■ YOUR INSTRUCTIONS
Everything in the records must be copied exactly, apart from the pictures.

■ ENTRIES SUPPLIED

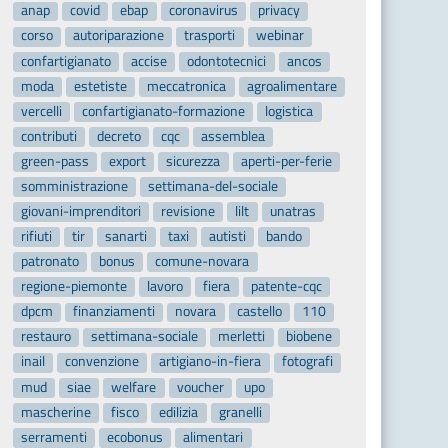
anap
covid
ebap
coronavirus
privacy
corso
autoriparazione
trasporti
webinar
confartigianato
accise
odontotecnici
ancos
moda
estetiste
meccatronica
agroalimentare
vercelli
confartigianato-formazione
logistica
contributi
decreto
cqc
assemblea
green-pass
export
sicurezza
aperti-per-ferie
somministrazione
settimana-del-sociale
giovani-imprenditori
revisione
lilt
unatras
rifiuti
tir
sanarti
taxi
autisti
bando
patronato
bonus
comune-novara
regione-piemonte
lavoro
fiera
patente-cqc
dpcm
finanziamenti
novara
castello
110
restauro
settimana-sociale
merletti
biobene
inail
convenzione
artigiano-in-fiera
fotografi
mud
siae
welfare
voucher
upo
mascherine
fisco
edilizia
granelli
serramenti
ecobonus
alimentari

■ EXERCISE OUTPUT
anap
covid
ebap
coronavirus
privacy
corso
autoriparazione
trasporti
webinar
confartigianato
accise
odontotecnici
ancos
moda
estetiste
meccatronica
agroalimentare
vercelli
confartigianato-formazione
logistica
contributi
decreto
cqc
assemblea
green-pass
export
sicurezza
aperti-per-ferie
somministrazione
settimana-del-sociale
giovani-imprenditori
revisione
lilt
unatras
rifiuti
tir
sanarti
taxi
autisti
bando
patronato
bonus
comune-novara
regione-piemonte
lavoro
fiera
patente-cqc
dpcm
finanziamenti
novara
castello
110
restauro
settimana-sociale
merletti
biobene
inail
convenzione
artigiano-in-fiera
fotografi
mud
siae
welfare
voucher
upo
mascherine
fisco
edilizia
granelli
serramenti
ecobonus
alimentari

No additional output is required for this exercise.